Maria Iorio e Raphaël Cuomo vincono il Premio Furla 2015, nell’anno della decima edizione. Ma Vanessa Beecroft sceglie Gian Maria Tosatti

  La curatrice Chiara Bertola ha qualificato quello fatidico della nomina dei vincitori come momento “difficile”, se non addirittura “drammatico”; la madrina Vanessa Beecroft si è di fatto dissociata a parole (un po’ impacciate) e nei fatti (offrendo lei stessa una sorta di premio di consolazione che, in fin dei conti, vale forse più del […]
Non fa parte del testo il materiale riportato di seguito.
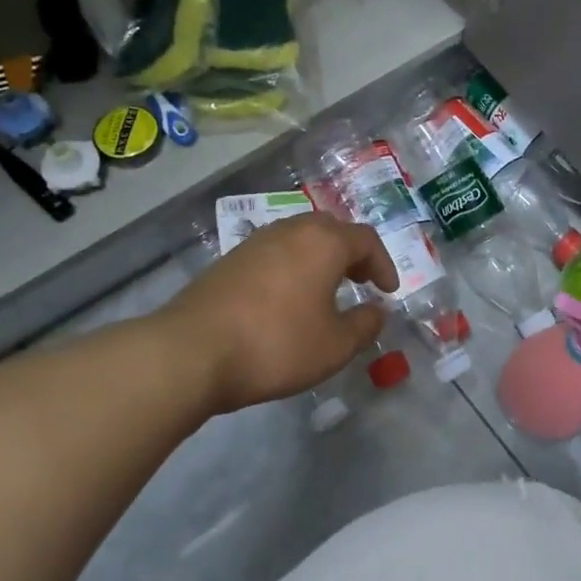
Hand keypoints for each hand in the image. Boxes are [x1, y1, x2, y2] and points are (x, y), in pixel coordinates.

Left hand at [157, 215, 397, 415]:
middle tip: (360, 281)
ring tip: (325, 290)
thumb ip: (365, 325)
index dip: (383, 264)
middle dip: (352, 254)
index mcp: (323, 242)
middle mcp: (290, 230)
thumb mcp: (335, 346)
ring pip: (299, 238)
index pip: (366, 240)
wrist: (192, 351)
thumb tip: (377, 311)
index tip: (388, 292)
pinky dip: (292, 267)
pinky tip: (287, 299)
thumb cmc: (276, 345)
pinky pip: (274, 253)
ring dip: (320, 258)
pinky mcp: (230, 259)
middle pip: (331, 230)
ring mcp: (255, 242)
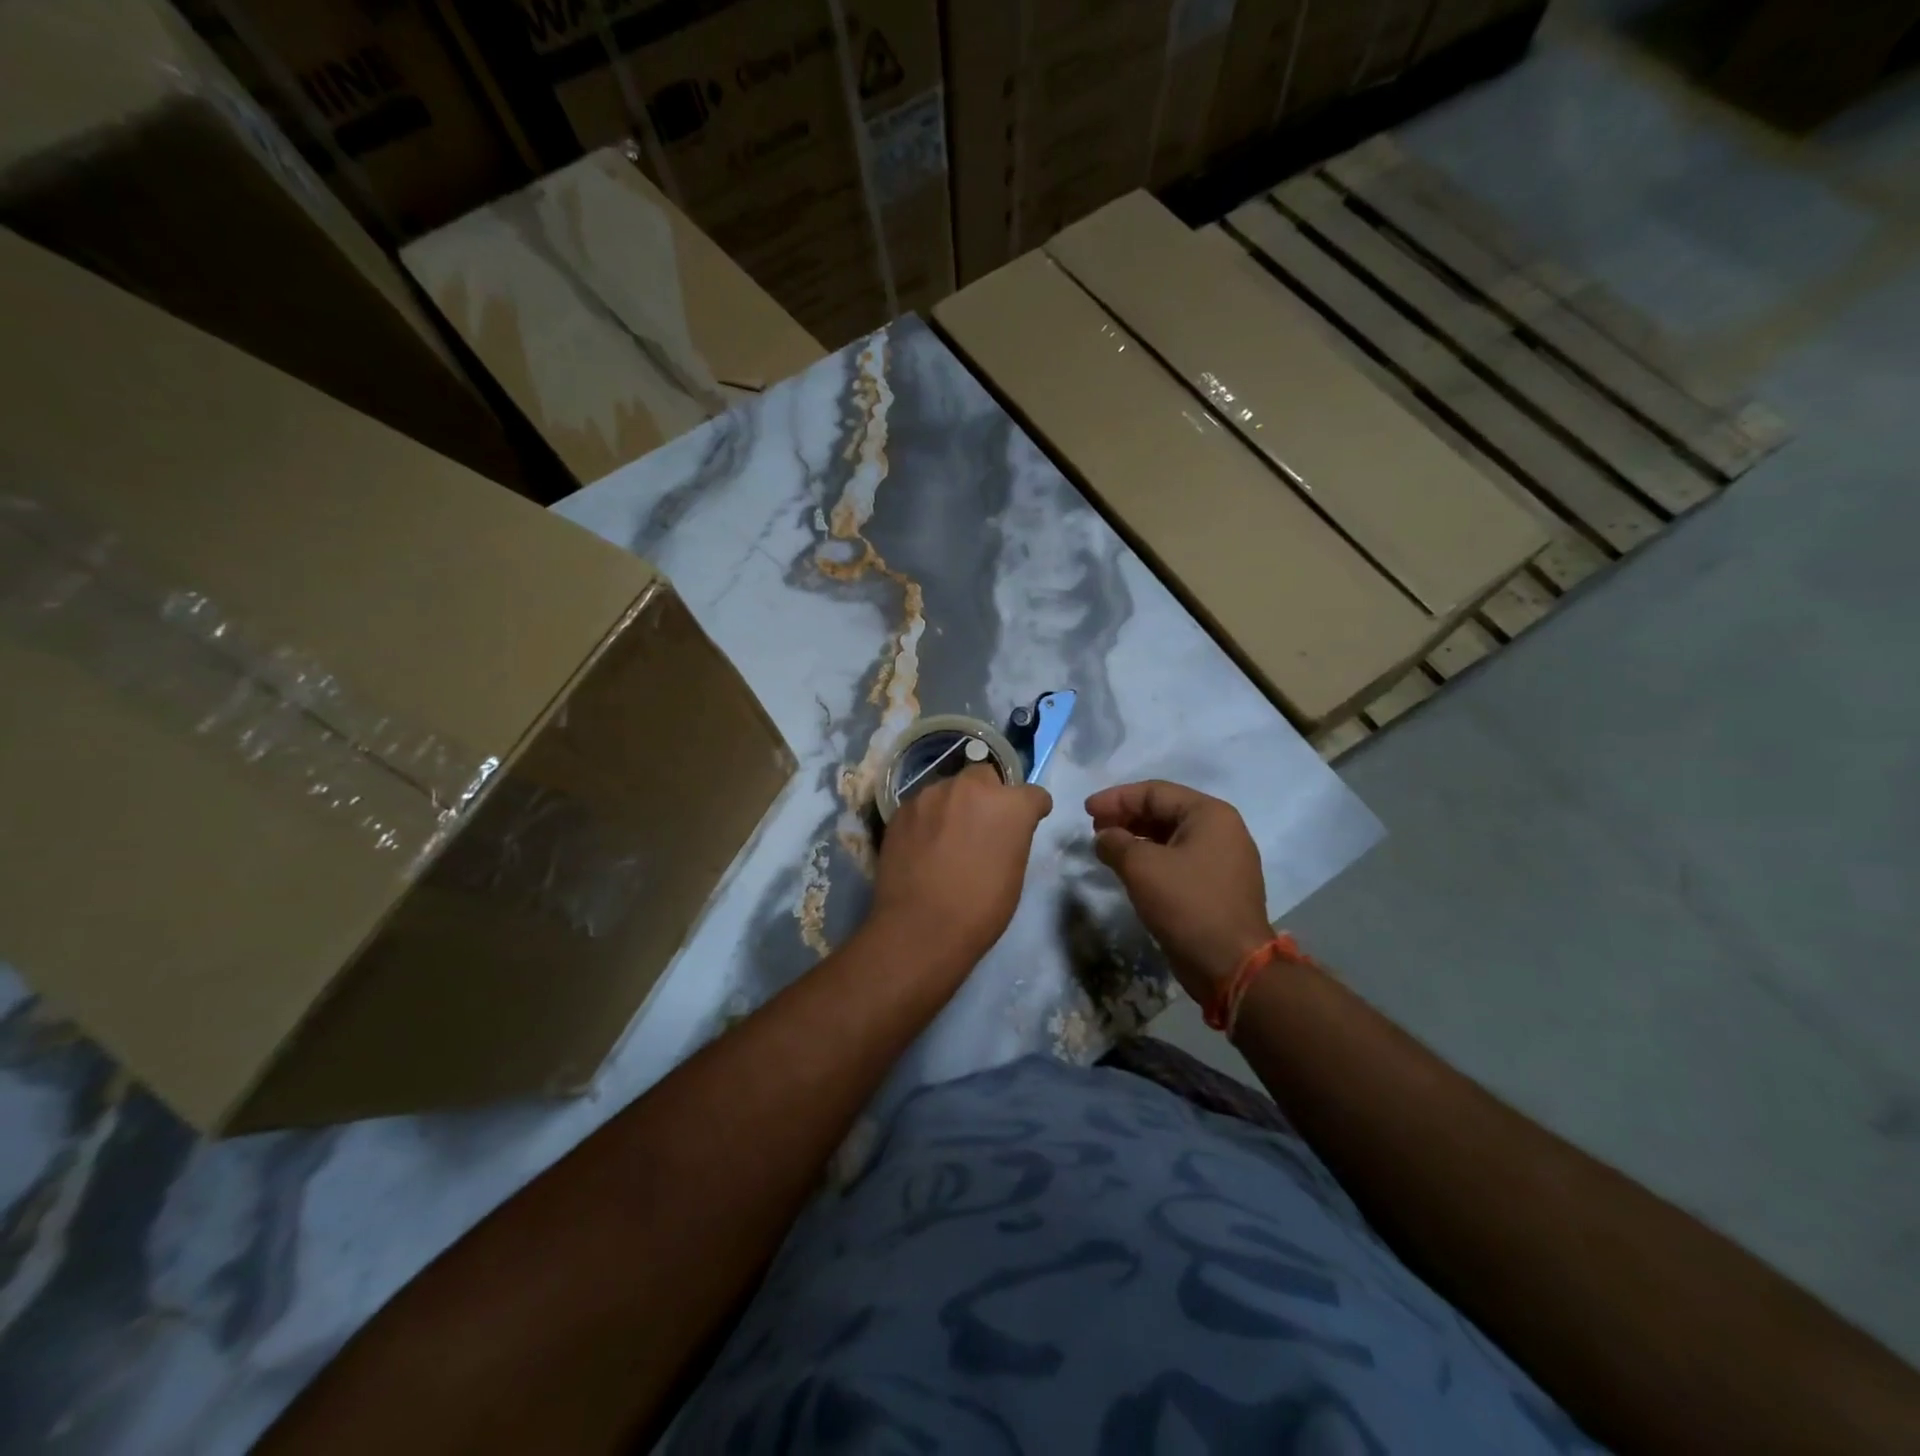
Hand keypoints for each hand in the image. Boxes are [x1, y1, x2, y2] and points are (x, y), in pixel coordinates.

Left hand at [870, 764, 1051, 968]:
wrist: (920, 927)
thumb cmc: (980, 909)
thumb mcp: (1014, 872)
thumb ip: (1012, 836)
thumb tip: (1001, 831)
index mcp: (1009, 804)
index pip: (1032, 794)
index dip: (1032, 809)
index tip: (1027, 822)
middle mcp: (971, 787)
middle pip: (985, 776)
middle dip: (988, 794)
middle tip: (980, 825)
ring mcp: (931, 794)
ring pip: (949, 788)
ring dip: (953, 804)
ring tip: (946, 837)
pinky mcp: (902, 808)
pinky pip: (922, 805)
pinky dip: (927, 819)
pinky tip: (922, 845)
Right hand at [1087, 780, 1272, 1001]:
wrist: (1231, 965)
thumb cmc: (1187, 904)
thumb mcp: (1141, 867)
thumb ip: (1115, 842)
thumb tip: (1104, 837)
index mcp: (1210, 814)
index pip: (1155, 792)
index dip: (1116, 798)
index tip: (1086, 810)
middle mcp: (1222, 830)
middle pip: (1165, 811)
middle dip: (1126, 817)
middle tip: (1094, 828)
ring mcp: (1223, 860)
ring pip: (1170, 837)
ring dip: (1136, 839)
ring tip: (1106, 848)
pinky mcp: (1218, 886)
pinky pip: (1179, 860)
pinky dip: (1151, 859)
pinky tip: (1129, 870)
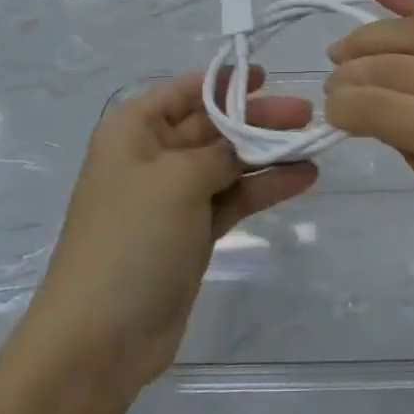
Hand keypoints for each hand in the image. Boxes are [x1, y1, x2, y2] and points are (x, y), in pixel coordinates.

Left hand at [22, 68, 316, 395]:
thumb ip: (219, 152)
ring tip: (313, 143)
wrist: (101, 337)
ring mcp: (174, 197)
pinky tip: (303, 177)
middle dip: (256, 118)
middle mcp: (153, 156)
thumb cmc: (131, 238)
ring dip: (267, 152)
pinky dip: (264, 187)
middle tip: (304, 114)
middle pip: (212, 125)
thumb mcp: (177, 180)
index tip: (264, 76)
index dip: (223, 81)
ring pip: (228, 162)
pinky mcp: (193, 232)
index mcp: (134, 131)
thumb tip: (243, 143)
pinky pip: (233, 197)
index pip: (183, 91)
La curatrice Chiara Bertola ha qualificato quello fatidico della nomina dei vincitori come momento “difficile”, se non addirittura “drammatico”; la madrina Vanessa Beecroft si è di fatto dissociata a parole (un po’ impacciate) e nei fatti (offrendo lei stessa una sorta di premio di consolazione che, in fin dei conti, vale forse più del premio stesso) dalla liturgia della situazione; il direttore del Museo Escher dell’Aia, Benno Tempel, non ha nascosto le animose discussioni che hanno preceduto la scelta definitiva. È stato in definitiva come se nessuno lo volesse assegnare e nessuno se lo volesse prendere questo decimo Premio Furla, che resta per rigore dell’impostazione e lungimiranza – i vincitori delle passate edizioni sono, da Sislej Xhafa a Lara Favaretto, tutti esplosi a livello internazionale – il più importante riconoscimento a cui può ambire oggi un artista in Italia. Non diremo emergente, ma certamente in fase di emersione. Il clima non è dei più spigliati e gioiosi nella Sala delle Otto Colonne di Palazzo Reale, dove è tutto un rammaricarsi per gli sconfitti più che un festeggiare i vincitori: che per la cronaca sono gli italo-svizzeri Maria Iorio (classe 1975) e Raphaël Cuomo (1977), entrambi di stanza a Berlino ma fortemente radicati con le istituzioni più importanti del loro paese d’origine – insegnano alla Hochschule del Künst di Berna e collaborano con il CAC di Ginevra – e già di passaggio alla Biennale di Venezia del 2013, all’interno del contenitore elaborato da Andrea Thal per il Padiglione Svizzero.

Il loro nome, proposto da Simone Frangi (direttore di quel Viafarini DOCVA che è tra i partner del premio: da qui i primi mormorii della rete) e supportato dalla curatrice francese Virginie Bobin, sembra in effetti il più coerente con la linea di un premio che si connotata per l’interesse ai temi sociali quando non apertamente politici (e che solo due anni fa incoronava la pasionaria Chiara Fumai); e che offre ai vincitori, oltre alla consueta mostra alla Fondazione Querini Stampalia di Venezia nei giorni della Biennale e a una vetrina milanese in occasione di Miart, anche un periodo di residenza di tre mesi a SOMA, centro culturale di Città del Messico. Dove Iorio e Cuomo avranno occasione di approfondire un percorso che li vede testimoni delle modificazioni del concetto di identità, con un accento che – vedi il progetto Sudeuropa del 2005 – spesso tocca il tema dell’immigrazione.

A bocca asciutta dunque gli altri finalisti: Luigi Coppola, Maria Adele Del Vecchio, Francesco Fonassi ma non Gian Maria Tosatti. A lui la menzione d’onore tributata dalla stessa Beecroft, che ospiterà l’artista romano per un periodo di residenza nel suo studio di Los Angeles.